* Instructions to follow *
State only how many of the lines below contain the word "services".

* Source records *
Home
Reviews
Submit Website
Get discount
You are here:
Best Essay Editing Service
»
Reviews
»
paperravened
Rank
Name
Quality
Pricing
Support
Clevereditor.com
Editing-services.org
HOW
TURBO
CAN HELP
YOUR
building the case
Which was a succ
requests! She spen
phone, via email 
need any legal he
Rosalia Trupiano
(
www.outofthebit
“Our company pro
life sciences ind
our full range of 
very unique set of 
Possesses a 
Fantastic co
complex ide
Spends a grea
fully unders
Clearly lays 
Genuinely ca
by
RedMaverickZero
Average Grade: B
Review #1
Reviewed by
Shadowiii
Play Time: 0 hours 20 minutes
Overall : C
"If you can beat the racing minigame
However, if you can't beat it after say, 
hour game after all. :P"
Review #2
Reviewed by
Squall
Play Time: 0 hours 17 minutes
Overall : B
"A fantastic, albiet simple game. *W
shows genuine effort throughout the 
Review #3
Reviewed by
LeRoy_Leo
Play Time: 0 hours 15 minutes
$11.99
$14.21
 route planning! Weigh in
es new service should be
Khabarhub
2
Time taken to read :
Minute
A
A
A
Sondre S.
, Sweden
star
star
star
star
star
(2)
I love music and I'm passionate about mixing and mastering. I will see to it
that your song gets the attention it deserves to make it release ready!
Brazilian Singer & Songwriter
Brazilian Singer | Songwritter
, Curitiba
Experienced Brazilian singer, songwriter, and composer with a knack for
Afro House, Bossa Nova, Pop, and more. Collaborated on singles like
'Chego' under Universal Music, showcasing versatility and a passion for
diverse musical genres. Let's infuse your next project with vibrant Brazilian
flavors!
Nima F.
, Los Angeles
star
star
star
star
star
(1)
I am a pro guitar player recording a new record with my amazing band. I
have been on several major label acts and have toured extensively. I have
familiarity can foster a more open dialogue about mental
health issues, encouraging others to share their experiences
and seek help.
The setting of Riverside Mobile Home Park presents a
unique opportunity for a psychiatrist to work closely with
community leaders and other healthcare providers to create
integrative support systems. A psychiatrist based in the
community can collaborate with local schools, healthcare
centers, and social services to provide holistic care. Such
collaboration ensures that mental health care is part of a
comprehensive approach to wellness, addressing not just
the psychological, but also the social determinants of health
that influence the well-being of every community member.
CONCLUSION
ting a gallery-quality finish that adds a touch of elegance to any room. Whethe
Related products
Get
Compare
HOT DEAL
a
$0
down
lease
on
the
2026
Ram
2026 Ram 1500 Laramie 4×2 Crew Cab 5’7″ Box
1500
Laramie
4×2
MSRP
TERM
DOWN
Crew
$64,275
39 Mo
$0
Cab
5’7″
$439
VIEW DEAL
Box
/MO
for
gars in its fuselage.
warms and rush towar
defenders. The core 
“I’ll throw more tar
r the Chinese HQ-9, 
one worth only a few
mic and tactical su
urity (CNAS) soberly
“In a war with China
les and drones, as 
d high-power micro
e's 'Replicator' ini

* Solution to this task *
2